What the Democrats lack in the elections
What would happen if, next go-round, the Democratic Party nominated a presidential candidate who was at least as conservative as his average fellow countryman? What if a Democrat ran on a platform that promoted the moral values of Middle America?
The Democrat very likely would be elected.
Democrats need to catch on to this simple truth: Their party is too liberal.
That is why it has won just five presidential elections since Harry Truman, while the Republicans have won nine.
The Democratic Party appeals to an eclectic assemblage of interests. This assemblage includes well-intentioned people who are comfortable with expanding the role of government. It includes people who like to think of themselves as the liberal intelligentsia. It includes Big Labor, which can count on Democratic officeholders for legislation to benefit unions. And it includes minorities and others who believe they can benefit from so-called entitlement programs.

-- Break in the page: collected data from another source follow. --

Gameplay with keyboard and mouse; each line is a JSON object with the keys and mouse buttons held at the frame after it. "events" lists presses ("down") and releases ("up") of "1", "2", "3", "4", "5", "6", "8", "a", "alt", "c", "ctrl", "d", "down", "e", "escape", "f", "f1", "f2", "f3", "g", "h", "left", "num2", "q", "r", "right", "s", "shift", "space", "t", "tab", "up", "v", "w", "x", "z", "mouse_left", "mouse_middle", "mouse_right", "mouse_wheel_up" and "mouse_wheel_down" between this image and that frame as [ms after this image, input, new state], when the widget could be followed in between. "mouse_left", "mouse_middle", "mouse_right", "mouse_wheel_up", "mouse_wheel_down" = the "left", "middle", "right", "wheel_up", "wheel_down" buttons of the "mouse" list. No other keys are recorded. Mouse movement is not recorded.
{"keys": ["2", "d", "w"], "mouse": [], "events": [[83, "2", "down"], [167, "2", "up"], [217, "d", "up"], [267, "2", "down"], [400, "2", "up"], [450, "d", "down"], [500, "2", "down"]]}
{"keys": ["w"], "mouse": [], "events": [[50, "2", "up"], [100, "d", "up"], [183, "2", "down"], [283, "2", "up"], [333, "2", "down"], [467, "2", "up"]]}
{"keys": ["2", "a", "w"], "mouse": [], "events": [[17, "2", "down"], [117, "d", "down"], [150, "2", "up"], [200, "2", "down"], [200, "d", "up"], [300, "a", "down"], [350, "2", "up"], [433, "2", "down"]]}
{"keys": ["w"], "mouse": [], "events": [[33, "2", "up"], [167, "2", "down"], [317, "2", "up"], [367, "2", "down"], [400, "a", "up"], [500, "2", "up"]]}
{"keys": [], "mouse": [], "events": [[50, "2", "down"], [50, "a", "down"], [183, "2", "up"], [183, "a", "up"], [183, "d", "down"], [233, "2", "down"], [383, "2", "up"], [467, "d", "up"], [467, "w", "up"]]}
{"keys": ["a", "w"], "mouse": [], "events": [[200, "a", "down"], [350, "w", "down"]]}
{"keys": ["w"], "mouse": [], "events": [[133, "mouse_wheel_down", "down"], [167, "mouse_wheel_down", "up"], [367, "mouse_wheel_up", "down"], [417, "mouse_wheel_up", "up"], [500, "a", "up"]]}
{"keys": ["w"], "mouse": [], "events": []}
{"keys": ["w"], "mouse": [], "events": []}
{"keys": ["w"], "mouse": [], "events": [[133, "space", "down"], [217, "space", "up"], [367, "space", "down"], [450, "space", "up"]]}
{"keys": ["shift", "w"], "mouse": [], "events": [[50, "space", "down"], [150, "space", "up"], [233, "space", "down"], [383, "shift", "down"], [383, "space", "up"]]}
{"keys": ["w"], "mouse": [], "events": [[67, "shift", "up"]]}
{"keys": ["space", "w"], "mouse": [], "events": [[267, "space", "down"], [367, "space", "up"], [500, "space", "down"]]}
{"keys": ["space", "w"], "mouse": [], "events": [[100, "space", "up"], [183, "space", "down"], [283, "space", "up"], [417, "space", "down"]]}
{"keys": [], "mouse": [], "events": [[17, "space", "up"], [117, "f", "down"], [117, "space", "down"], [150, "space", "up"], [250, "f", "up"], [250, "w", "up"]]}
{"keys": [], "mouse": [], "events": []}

Those groups provide the Democrats with a lot of voters, but they omit a lot, too. They omit people who are conservative about the role of government and — this was vital in Tuesday’s election — many of those who hold strong religious beliefs.
Many of these ordinary people who are not members of the Democratic clique will sometimes vote for Democratic candidates. First, however, they have to be convinced that the candidate is in reasonable agreement with their moral and spiritual beliefs.
As we analyze what happened Tuesday, let’s look at the all-important state of Ohio, whose electoral votes, added to those of other Midwestern and Southern states, gave Republican George W. Bush a second term as president.
A fourth of Ohio’s voters identified themselves as born-again Christians, the kind of people who would agree with Bush and not Sen. John Kerry on moral issues like partial birth abortion and same-sex marriage. They turned out in large numbers to support an amendment to their state constitution banning the governmental sanctioning of homosexual unions. These people supported Bush by a margin of three to one.
So whatever had been said about the candidates’ military service, about the war in Iraq, about Social Security, about prescription drugs, it was people of faith, people to whom moral issues are important, who elected Bush and defeated Kerry.
The Democratic Party would help itself by getting in line with the country on social issues. It would help the nation, too.